* Vorliegender Artikel:
Nach Gauck-Kritik: Erdogan keilt zurück
Türkischer Ministerpräsident wirft Bundespräsident Einmischung vor: »Er hält sich wohl immer noch für einen Pastor«
Istanbul. Der türkische Ministerpräsident Recep Tayyip Erdogan hat Bundespräsident Joachim Gauck scharf angegriffen. Erdogan warf Gauck am Dienstag vor, sich mit seiner Kritik an Demokratie-Defiziten in die inneren Angelegenheiten der Türkei eingemischt zu haben. Gaucks Verhalten sei »einem Staatsmann nicht angemessen« gewesen, sagte Erdogan in Ankara. »Er hält sich wohl immer noch für einen Pastor, er war ja mal einer«, sagte der Premier in Anspielung auf Gaucks früheres Amt als protestantischer Geistlicher.

* Aufgaben:
• a. Schreiben Sie aus dem Artikel über Erdogans Angriff auf Gauck den Abschnitt von "Nach Gauck-Kritik: Erdogan" bis "als protestantischer Geistlicher." wortgetreu ab.
• b. An welchem Tag warf Erdogan laut dem Artikel über seinen Angriff auf Gauck dem Bundespräsidenten die Einmischung vor?

* Vorliegende Zeilen:
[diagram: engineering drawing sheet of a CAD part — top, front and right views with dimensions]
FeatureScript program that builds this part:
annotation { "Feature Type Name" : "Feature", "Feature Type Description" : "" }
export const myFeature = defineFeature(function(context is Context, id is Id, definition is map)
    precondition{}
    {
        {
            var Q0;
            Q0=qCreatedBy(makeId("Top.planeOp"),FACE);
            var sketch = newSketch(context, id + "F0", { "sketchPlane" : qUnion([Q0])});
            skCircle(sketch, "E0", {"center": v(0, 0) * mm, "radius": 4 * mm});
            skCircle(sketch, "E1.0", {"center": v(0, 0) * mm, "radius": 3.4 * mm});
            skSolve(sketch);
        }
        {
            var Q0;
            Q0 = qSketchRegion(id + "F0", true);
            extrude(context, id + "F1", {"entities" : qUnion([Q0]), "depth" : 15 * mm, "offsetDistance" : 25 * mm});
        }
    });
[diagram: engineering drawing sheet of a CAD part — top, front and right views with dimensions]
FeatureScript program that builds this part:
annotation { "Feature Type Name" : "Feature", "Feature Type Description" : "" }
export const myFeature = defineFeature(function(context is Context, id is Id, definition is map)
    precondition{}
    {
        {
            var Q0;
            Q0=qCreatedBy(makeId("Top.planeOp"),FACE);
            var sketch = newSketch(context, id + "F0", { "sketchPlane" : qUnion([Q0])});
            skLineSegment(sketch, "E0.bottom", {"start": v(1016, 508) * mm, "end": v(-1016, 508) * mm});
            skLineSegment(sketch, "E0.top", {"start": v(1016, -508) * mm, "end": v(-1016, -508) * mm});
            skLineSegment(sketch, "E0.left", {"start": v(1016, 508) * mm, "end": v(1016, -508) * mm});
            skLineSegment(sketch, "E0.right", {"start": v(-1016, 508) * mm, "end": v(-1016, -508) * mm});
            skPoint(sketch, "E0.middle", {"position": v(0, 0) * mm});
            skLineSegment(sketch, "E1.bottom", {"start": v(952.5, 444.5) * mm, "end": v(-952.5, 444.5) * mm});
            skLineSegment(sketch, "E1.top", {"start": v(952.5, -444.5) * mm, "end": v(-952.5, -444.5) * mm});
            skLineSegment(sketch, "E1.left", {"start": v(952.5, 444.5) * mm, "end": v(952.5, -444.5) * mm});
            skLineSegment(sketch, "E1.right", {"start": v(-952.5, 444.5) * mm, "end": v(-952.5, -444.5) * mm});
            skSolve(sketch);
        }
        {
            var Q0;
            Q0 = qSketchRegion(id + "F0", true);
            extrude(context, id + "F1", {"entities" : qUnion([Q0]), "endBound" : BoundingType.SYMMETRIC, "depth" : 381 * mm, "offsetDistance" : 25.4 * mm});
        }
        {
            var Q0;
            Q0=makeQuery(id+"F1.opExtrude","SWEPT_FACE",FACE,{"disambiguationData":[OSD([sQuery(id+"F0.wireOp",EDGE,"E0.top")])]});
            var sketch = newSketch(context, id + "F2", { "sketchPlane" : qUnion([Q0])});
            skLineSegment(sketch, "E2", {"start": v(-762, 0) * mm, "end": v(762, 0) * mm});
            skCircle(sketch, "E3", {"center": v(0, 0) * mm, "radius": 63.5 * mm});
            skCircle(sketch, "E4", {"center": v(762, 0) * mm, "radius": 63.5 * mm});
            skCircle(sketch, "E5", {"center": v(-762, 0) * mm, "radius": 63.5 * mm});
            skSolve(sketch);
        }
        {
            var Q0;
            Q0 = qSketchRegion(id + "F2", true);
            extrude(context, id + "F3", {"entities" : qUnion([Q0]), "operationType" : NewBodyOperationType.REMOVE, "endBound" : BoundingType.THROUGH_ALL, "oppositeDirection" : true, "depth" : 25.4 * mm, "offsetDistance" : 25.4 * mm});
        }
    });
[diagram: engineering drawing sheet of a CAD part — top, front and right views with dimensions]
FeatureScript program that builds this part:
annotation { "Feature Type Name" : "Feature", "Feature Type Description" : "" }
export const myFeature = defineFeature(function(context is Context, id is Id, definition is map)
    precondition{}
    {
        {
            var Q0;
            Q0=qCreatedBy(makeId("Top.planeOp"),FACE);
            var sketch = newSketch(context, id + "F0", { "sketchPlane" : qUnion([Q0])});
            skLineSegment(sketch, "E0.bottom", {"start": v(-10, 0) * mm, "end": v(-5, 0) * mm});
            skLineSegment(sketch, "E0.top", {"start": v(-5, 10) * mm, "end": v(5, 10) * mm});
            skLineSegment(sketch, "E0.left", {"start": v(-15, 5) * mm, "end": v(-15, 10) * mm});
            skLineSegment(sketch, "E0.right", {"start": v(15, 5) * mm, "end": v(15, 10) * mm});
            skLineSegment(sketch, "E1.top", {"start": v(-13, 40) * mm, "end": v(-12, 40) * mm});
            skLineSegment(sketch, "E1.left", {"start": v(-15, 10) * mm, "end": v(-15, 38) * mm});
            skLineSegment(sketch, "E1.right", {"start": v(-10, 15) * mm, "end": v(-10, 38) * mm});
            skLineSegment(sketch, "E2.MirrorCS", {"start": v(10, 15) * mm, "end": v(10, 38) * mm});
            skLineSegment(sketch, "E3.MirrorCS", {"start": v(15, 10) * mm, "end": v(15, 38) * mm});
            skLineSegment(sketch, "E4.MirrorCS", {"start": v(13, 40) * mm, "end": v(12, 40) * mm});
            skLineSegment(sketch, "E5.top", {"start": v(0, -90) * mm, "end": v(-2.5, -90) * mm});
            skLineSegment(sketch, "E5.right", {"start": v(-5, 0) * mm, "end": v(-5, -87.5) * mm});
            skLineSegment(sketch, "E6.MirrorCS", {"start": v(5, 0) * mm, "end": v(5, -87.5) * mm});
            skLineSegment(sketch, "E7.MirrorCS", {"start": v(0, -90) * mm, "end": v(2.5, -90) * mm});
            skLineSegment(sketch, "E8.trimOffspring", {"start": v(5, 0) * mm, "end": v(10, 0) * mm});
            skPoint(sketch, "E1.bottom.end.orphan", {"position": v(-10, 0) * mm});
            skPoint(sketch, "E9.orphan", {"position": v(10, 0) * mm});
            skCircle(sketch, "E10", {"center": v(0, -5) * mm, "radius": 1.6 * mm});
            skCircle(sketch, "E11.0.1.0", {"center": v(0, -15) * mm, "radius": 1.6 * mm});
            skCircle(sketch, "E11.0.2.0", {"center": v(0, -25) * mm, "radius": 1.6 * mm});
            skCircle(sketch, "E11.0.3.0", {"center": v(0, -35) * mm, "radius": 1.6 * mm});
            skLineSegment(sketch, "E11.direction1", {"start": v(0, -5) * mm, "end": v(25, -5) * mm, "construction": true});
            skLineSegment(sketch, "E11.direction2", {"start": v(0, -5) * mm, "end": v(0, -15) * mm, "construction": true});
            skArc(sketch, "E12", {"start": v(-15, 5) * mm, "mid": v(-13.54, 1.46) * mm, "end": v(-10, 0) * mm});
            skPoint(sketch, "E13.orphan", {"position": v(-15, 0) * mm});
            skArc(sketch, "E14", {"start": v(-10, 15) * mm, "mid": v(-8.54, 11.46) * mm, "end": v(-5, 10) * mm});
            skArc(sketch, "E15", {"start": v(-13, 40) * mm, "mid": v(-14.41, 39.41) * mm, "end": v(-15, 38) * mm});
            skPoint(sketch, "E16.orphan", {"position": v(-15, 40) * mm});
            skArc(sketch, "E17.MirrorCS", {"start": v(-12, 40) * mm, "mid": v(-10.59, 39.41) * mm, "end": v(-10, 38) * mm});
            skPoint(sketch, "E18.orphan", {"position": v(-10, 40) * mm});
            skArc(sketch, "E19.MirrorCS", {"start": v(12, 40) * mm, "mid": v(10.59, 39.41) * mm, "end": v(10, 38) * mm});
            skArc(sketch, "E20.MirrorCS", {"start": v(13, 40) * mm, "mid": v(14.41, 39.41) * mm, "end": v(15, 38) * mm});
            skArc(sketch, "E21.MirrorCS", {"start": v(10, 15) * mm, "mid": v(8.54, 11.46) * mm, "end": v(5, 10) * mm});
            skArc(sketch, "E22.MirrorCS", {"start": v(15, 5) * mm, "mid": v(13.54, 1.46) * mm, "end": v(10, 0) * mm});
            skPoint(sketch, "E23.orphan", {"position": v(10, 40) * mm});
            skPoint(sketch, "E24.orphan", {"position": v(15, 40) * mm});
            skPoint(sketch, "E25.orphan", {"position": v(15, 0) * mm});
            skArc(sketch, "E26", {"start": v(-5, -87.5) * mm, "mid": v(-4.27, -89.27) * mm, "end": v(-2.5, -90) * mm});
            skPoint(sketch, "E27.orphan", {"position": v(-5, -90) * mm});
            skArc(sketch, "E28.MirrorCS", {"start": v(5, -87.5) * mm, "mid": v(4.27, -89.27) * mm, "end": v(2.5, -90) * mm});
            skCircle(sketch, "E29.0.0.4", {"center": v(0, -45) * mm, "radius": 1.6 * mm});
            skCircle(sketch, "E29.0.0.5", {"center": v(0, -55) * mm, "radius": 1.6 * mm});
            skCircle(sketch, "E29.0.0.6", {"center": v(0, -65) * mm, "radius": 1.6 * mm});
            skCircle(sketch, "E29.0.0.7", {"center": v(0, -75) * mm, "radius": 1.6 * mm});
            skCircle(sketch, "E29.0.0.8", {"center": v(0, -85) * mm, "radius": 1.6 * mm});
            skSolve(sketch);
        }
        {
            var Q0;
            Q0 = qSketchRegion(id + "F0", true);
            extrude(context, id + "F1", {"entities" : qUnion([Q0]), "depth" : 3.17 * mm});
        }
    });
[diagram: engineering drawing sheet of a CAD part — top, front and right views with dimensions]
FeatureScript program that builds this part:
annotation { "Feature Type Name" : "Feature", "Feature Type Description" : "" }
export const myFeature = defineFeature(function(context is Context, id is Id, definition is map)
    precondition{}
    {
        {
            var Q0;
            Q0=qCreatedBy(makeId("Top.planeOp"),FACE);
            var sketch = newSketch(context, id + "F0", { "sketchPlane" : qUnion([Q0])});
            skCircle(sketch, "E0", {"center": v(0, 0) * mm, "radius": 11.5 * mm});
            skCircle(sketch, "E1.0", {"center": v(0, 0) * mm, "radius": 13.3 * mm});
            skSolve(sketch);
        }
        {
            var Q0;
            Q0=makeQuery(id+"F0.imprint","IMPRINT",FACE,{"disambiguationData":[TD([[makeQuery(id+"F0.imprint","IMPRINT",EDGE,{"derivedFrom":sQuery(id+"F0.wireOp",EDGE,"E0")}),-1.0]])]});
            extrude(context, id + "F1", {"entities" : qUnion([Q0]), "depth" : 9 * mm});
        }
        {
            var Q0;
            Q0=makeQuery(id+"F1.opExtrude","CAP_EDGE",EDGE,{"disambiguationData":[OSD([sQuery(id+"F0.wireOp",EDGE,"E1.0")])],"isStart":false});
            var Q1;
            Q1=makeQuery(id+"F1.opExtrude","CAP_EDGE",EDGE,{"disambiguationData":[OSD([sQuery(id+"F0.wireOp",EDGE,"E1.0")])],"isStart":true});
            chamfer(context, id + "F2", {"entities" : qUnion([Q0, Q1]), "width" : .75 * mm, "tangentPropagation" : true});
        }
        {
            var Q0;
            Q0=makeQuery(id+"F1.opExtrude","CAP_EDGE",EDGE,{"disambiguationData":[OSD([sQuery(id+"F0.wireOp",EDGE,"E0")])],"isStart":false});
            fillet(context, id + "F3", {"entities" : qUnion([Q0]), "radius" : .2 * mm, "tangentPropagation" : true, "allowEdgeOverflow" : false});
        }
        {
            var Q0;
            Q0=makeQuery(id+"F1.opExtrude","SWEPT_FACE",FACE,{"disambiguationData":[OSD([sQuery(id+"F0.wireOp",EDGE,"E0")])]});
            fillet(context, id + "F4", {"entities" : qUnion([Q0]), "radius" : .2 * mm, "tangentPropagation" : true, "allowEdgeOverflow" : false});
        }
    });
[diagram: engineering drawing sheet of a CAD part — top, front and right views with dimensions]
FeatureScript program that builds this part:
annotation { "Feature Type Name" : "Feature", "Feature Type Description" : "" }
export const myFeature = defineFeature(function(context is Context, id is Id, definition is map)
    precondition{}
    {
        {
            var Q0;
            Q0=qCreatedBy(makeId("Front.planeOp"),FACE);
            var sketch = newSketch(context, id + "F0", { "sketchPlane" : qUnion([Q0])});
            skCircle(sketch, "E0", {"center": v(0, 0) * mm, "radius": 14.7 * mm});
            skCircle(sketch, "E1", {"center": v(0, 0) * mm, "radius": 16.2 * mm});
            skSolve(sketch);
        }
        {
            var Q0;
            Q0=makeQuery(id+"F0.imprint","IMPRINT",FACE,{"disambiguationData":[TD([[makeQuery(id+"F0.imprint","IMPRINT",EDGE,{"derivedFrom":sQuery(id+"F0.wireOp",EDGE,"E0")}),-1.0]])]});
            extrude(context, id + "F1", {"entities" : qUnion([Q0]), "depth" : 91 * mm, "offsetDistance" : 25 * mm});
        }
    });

* Lösungen:
• a.
Nach Gauck-Kritik: Erdogan keilt zurück
Türkischer Ministerpräsident wirft Bundespräsident Einmischung vor: »Er hält sich wohl immer noch für einen Pastor«
Istanbul. Der türkische Ministerpräsident Recep Tayyip Erdogan hat Bundespräsident Joachim Gauck scharf angegriffen. Erdogan warf Gauck am Dienstag vor, sich mit seiner Kritik an Demokratie-Defiziten in die inneren Angelegenheiten der Türkei eingemischt zu haben. Gaucks Verhalten sei »einem Staatsmann nicht angemessen« gewesen, sagte Erdogan in Ankara. »Er hält sich wohl immer noch für einen Pastor, er war ja mal einer«, sagte der Premier in Anspielung auf Gaucks früheres Amt als protestantischer Geistlicher.

• b. Am Dienstag.